The tech industry learned how to exploit the environmental product standards process
“Historically, the MacBook Pro line had been modular, repairable, and upgradeable. The 2012 Retina MacBook Pro, however, shipped with a proprietary SSD, non-upgradeable RAM, and a glued-down lithium-ion battery,” Schaffer writes. Yet, after Apple appealed and was able to convince the standards board to adjust the language around what elements made a product “upgradeable,” the laptop was marked with an EPEAT “Gold” rating. That action “effectively gutted the modularity criteria in the standard — and the language re-interpretation made it much easier for products to achieve a ‘Gold’ rating — whether they’re ‘green’ products or not,” Schaffer writes. Now, he adds, tech companies are fighting to keep that requirements unchanged so that every new product can be easily labeled environmentally friendly without companies having to alter any aspect of the design or manufacturing process.
Stricter standards — like making batteries easily removable and replaceable — could also translate to fewer sales of new devices if consumers hold onto them for longer, or if consumers seek out refurbished and secondhand devices more frequently. This is precisely why the tech industry is fighting what are known as “right to repair” laws, which seek to regulate the ability for consumers to take apart, repair, and modify products they purchase. For the smartphone industry, right to repair laws could have a huge environmental impact, Wiens says, by increasing the longevity of devices.
What happens to our devices after they’ve outlived their shortening life spans — or at the Chinese manufacturing plants where they’re produced — is often lost on the typical US smartphone owner.
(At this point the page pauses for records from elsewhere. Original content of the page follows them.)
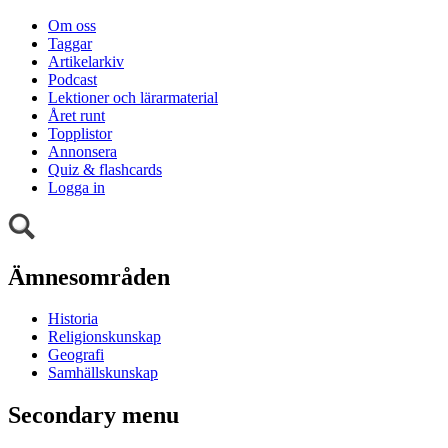
Om oss
Taggar
Artikelarkiv
Podcast
Lektioner och lärarmaterial
Året runt
Topplistor
Annonsera
Quiz & flashcards
Logga in
Ämnesområden
Historia
Religionskunskap
Geografi
Samhällskunskap
Secondary menu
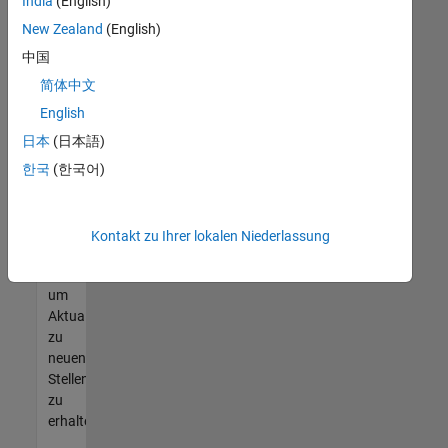
offenen
India
(English)
Stellen
New Zealand
(English)
finden
中国
können,
die
简体中文
Ihren
English
Qualifikationen
日本
(日本語)
entsprechen,
werden
한국
(한국어)
Sie
Mitglied
unseres
Kontakt zu Ihrer lokalen Niederlassung
Talent-
Netzwerks
,
um
Aktualisierungen
zu
neuen
Stellenangeboten
zu
erhalten.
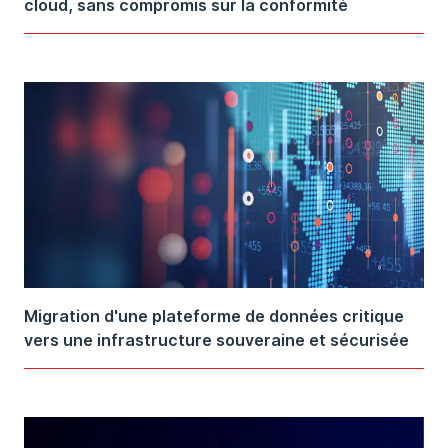
cloud, sans compromis sur la conformité
Migration d'une plateforme de données critique
vers une infrastructure souveraine et sécurisée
Yet the growing amount of e-waste is an environmental crisis that nonprofit organizations and environmental groups say the tech industry is actively overlooking.
“Toxic chemicals are mostly not in the products anymore. The product is not going to cause much harm unless you set it on fire,” Wiens says. “All of the environmental damage being done now is in the manufacturing side.” But it’s difficult to regulate in a standard how devices are made overseas, in places like China. So environmental groups have instead focused on increasing a device’s longevity. “You want to minimize the harm of manufacturing, by making as few things as possible,” Wiens adds.
“You can be gold certified and still have a battery that is glued into the device.”
If batteries were more easily replaceable, the logic goes, users would feel less pressure to upgrade to a new device and feed the wasteful electronics manufacturing machine. However, “you can be gold certified and still have a battery that is glued into the device,” Wiens said. “The manufacturers have a choice: they can design an environmentally friendly, better phone, or they can concentrate their efforts on making sure the standards are toothless and do whatever they want.”
“Manufacturers tend to vote in favor of their corporate interests, which are often at odds with environmental interests,” Schaffer writes in his conclusion. “With manufacturers standing in the way, it takes years to pass even weak standards. There is little room for negotiation, scant opportunity for progress, and no path forward under the consensus-based standards paradigm. It’s time for oversight groups or regulatory bodies to step in and re-craft the development process. No single group should be able to control voting and water down the standards.”